■ **Your assignment**:
Write out every line of the material again, substituting "笑顔" for each occurrence of "スマイル" and leaving everything else unchanged. Leave the pictures out of your answer.

Saved entries:
★ ★ ★ ★ ★

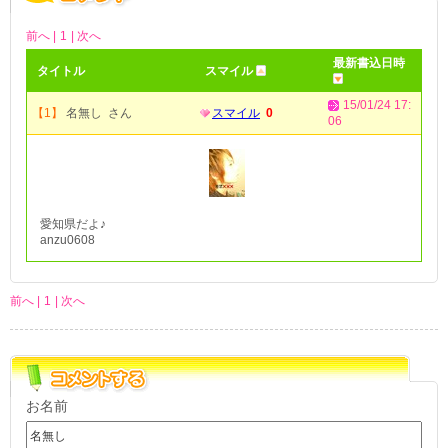
前へ |
1
| 次へ
最新書込日時
タイトル
スマイル
15/01/24 17:
【1】
名無し さん
スマイル
0
06
愛知県だよ♪
anzu0608
前へ |
1
| 次へ
お名前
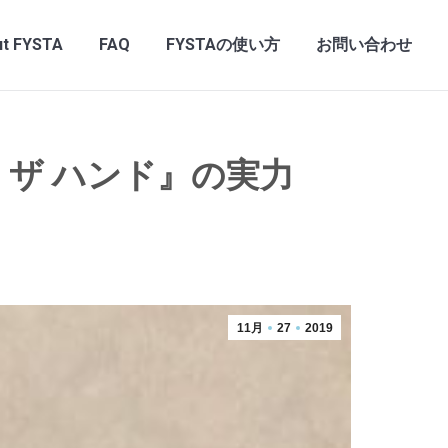
t FYSTA
FAQ
FYSTAの使い方
お問い合わせ
 ザ ハンド』の実力
11月
27
2019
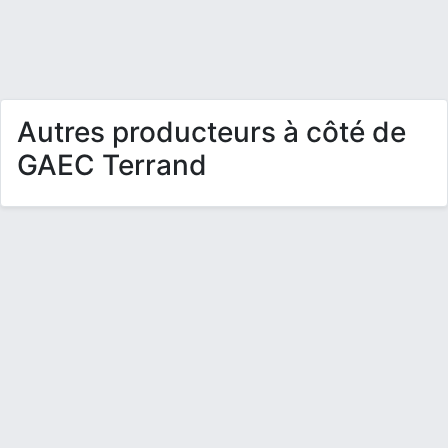
Autres producteurs à côté de
GAEC Terrand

★ ★ ★ ★ ★

■ **Output**:
前へ |
1
| 次へ
最新書込日時
タイトル
笑顔
15/01/24 17:
【1】
名無し さん
笑顔
0
06
愛知県だよ♪
anzu0608
前へ |
1
| 次へ
お名前
t FYSTA
FAQ
FYSTAの使い方
お問い合わせ
 ザ ハンド』の実力
11月
27
2019
Autres producteurs à côté de
GAEC Terrand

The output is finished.